The Atlantic makes the observation that Obama is running on counterfactuals, i.e., how much worse things would have been without him. The problem with that is first of all, as the Atlantic points out, that counterfactuals make lame arguments. The other problem with that, which they don't delve into, is that the counterfactuals also weigh against him. As I pointed out in an earlier post, the case can be made the liberalism would have been better off if McCain had squeaked through with no coattails.
Facing a heavily Democratic House and Senate, he'd not be able to accomplish much in the way of Right Wing policy and it might have moderated the GOP overall. If anything, 2010 would have made the Congress more Democratic. The economy would suck worse, as whatever stimulus got through would probably (though not certainly) be less adequate, but McCain would have taken the blame (running against the Bush-McCain economy would be political hold) As things stand, we have a crazy GOP House which is forcing through draconian cuts at gunpoint, even threatening to abolish Medicare and replace it with a private insurance voucher scheme.

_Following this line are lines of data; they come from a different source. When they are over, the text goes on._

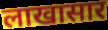
लाखासार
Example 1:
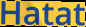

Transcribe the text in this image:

Hatat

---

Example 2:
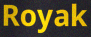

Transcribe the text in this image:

Royak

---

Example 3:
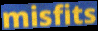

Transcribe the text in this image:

misfits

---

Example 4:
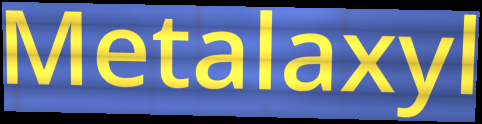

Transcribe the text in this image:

Metalaxyl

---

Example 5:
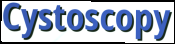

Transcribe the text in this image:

Cystoscopy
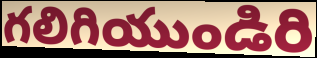
గలిగియుండిరి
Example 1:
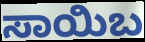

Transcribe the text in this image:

ಸಾಯಿಬ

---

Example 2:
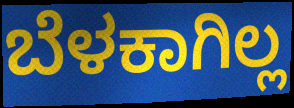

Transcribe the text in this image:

ಬೆಳಕಾಗಿಲ್ಲ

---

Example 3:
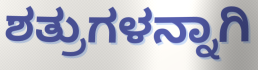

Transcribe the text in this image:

ಶತ್ರುಗಳನ್ನಾಗಿ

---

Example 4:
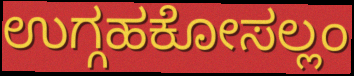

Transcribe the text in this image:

ಉಗ್ಗಹಕೋಸಲ್ಲಂ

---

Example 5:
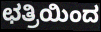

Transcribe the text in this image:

ಛತ್ರಿಯಿಂದ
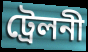
ট্রেলনী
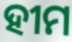
ହୀମ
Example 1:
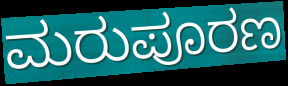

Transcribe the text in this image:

ಮರುಪೂರಣ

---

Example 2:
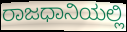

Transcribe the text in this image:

ರಾಜಧಾನಿಯಲ್ಲಿ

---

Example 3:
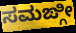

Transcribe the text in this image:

ಸಮಙ್ಗೀ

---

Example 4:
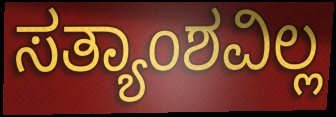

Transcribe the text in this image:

ಸತ್ಯಾಂಶವಿಲ್ಲ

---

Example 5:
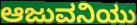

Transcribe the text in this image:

ಆಜುವನಿಯು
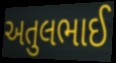
અતુલભાઈ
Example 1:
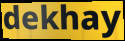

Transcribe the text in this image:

dekhay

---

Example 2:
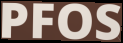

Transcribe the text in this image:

PFOS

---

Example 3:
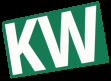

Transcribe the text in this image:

KW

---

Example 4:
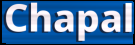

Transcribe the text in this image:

Chapal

Obama is in real danger of taking all the blame for the Great Recession, making Bush a faint memory. We're also in real danger of getting a Republican President+Congress when we haven't even begun to heal from the disastrous Bush years. We could've had 20 years of Democratic hegemony again after the fall of John McCain.
Maybe the problem is that Obama really wasn't experienced enough. He couldn't effectively get his agenda through Congress and ended up blowing everything on a healthcare plan that most of the country dislikes and will probably either be repealed or struck down by the Supreme Court. Both the crises with the GOP House this year were eminently preventable. If he had gotten Congress to pass a budget last year (which could have been done even over filibustering if he hadn't lost the MA Senate seat over healthcare or he hadn't blown the Budget Reconciliation in the Senate on ramming through Obamacare), there would have been no shutdown showdown. And we wouldn't be under debt of default if he'd taken the sensible position of making an increase in the debt limit an absolute condition of extending the Bush taxcuts (arguing that a decrease in expected revenue requires and increase in borrowing authority).